→ **EXERCISE PROMPT**:
Search the material for the string "lines" and copy each line where it occurs.

→ **TASK INPUTS**:
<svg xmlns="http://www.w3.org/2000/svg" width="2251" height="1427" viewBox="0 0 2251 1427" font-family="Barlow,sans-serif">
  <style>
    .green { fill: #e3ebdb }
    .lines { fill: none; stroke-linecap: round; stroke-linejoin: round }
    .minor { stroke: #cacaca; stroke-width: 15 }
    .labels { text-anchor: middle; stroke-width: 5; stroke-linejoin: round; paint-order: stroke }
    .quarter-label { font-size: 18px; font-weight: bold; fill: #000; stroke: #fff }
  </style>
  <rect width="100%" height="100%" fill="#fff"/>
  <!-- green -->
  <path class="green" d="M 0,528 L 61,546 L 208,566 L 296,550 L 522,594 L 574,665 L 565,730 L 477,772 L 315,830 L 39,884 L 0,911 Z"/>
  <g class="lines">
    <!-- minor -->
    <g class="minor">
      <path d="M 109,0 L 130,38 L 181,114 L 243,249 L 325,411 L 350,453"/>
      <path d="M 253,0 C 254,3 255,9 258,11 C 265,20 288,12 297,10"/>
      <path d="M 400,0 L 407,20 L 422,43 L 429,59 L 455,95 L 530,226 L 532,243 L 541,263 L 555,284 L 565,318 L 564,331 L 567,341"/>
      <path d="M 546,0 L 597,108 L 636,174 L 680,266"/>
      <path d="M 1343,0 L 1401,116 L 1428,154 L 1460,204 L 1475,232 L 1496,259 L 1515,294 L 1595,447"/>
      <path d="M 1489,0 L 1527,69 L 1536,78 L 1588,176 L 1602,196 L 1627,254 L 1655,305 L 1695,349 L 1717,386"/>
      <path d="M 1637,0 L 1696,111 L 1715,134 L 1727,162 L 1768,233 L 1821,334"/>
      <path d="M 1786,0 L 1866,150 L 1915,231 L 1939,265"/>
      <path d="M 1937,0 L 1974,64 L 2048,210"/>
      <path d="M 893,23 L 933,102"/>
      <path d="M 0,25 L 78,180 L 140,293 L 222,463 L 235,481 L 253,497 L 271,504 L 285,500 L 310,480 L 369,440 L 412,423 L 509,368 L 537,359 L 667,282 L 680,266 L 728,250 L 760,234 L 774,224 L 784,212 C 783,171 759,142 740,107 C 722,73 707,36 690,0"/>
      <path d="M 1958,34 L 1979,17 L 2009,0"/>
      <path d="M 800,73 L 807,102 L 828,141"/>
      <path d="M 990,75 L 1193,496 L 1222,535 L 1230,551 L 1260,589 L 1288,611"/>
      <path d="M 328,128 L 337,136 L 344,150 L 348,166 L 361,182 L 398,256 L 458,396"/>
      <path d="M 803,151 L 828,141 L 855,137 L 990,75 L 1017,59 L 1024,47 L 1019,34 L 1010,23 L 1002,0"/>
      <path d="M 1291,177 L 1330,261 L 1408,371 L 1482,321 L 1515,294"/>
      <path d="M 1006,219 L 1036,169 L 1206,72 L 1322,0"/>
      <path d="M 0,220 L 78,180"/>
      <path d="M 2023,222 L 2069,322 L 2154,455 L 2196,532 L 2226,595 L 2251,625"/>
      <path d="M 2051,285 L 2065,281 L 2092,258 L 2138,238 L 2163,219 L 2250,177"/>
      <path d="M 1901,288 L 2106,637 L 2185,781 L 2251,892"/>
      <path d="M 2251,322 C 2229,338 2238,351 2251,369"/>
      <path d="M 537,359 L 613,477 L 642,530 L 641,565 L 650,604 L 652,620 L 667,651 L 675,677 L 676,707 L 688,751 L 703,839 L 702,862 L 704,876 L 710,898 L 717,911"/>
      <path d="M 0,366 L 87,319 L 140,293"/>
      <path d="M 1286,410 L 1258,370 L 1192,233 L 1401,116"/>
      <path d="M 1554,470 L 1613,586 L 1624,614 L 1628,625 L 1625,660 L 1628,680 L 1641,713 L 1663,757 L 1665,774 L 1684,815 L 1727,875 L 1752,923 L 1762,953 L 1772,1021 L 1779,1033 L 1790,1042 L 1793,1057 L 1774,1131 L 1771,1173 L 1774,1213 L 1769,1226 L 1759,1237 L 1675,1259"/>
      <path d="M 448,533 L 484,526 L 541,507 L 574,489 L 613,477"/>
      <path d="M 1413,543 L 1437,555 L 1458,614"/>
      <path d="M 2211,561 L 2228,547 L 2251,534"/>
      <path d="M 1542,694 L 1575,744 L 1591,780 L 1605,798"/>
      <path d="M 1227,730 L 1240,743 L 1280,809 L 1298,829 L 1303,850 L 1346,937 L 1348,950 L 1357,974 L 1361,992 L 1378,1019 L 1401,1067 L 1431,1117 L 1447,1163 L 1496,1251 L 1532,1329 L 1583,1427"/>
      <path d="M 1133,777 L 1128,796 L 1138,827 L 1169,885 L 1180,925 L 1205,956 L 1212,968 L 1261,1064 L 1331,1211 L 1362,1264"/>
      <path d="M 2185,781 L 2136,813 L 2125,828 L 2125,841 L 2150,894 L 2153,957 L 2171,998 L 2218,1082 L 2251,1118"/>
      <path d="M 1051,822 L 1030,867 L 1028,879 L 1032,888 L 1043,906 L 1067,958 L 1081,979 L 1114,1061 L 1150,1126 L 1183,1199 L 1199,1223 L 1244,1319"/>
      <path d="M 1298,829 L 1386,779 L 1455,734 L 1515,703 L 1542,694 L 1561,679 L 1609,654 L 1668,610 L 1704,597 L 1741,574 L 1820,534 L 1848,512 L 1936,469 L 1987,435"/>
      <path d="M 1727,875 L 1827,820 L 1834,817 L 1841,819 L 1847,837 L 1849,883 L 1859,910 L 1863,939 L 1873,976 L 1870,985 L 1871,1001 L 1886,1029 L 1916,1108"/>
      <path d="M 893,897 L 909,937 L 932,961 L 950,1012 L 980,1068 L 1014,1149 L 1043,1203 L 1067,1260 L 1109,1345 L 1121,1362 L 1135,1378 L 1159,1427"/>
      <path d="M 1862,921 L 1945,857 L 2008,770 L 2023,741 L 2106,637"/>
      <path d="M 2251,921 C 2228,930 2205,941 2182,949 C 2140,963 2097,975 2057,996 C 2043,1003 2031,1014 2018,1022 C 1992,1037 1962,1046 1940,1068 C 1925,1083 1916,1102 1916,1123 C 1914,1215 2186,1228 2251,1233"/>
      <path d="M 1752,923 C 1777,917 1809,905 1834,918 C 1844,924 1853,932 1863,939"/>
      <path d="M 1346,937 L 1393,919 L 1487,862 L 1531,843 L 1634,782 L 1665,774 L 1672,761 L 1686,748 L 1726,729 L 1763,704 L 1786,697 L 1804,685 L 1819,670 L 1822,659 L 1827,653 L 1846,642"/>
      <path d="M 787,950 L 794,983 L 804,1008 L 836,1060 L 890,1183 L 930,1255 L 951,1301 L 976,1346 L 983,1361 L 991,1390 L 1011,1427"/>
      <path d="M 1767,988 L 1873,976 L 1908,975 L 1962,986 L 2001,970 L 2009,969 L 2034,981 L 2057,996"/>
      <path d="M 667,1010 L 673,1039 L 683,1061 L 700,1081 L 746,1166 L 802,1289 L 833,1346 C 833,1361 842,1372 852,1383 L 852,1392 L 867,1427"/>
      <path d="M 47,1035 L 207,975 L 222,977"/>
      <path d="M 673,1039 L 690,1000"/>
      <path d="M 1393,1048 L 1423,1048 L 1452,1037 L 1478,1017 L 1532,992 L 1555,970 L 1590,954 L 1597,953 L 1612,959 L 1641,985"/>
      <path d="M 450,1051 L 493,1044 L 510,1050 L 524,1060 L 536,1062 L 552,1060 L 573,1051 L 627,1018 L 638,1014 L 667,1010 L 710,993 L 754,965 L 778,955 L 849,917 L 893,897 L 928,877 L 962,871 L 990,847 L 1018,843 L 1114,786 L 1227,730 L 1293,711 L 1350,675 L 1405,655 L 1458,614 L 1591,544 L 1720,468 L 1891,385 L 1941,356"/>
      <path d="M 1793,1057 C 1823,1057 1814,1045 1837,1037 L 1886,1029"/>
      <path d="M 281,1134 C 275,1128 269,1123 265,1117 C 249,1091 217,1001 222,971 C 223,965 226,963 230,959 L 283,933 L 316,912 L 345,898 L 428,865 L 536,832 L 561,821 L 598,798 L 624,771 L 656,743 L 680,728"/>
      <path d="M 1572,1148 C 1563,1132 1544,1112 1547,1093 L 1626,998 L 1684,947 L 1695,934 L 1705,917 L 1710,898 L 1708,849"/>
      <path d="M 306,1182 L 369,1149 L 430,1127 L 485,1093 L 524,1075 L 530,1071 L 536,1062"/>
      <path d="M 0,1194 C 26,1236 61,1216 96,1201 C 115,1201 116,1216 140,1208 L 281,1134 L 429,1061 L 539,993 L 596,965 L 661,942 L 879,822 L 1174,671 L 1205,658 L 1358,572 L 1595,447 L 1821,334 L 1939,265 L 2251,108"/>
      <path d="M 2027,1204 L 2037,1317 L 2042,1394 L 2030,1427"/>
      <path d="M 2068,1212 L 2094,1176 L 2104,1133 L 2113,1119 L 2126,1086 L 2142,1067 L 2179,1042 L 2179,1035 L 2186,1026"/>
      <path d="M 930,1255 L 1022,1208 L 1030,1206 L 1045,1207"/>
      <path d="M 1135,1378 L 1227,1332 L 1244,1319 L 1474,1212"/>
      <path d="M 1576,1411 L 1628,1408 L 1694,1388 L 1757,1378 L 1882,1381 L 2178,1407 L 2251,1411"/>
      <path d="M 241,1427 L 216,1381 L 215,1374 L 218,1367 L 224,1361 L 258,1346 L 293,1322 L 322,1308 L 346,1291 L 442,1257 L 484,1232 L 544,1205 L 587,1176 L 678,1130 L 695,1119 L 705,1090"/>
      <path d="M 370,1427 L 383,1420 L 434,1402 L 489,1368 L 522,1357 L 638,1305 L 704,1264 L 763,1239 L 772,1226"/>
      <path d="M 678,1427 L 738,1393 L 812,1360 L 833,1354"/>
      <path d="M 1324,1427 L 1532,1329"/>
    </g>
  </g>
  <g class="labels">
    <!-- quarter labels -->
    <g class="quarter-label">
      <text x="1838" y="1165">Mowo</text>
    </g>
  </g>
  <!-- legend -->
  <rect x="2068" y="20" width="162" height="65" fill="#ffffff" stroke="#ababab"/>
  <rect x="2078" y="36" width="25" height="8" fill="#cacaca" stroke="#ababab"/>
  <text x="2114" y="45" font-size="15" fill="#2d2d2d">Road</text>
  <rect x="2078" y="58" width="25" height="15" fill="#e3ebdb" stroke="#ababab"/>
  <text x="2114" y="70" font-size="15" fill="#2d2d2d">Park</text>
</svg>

→ **OUTPUT OF THE EXERCISE**:
    .lines { fill: none; stroke-linecap: round; stroke-linejoin: round }
  <g class="lines">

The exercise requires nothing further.